Task goal: Among the records below, find each line containing the word "تجار" and copy it.

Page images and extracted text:
◇ ◇ ◇ ◇ ◇ ◇ ◇

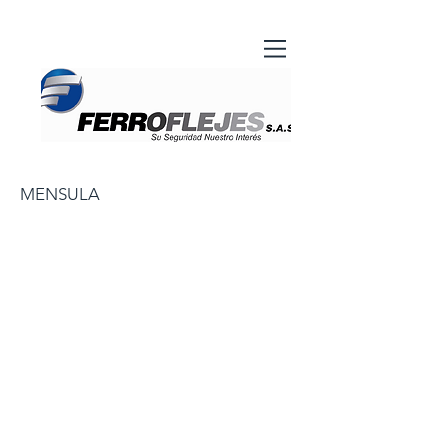
MENSULA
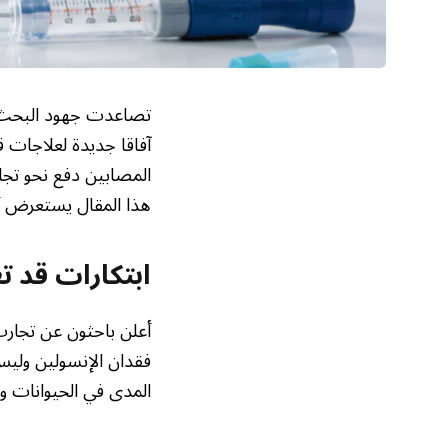
تصاعدت جهود البحث ال
آفاقا جديدة لعلاجات 
المصابين دفع نحو تجار
هذا المقال يستعرض أبر
ابتكارات قد ت
أعلن باحثون عن تجار
فقدان الإنسولين وليس
المدى في الحيوانات و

◇ ◇ ◇ ◇ ◇ ◇ ◇

Task response:
المصابين دفع نحو تجار
أعلن باحثون عن تجار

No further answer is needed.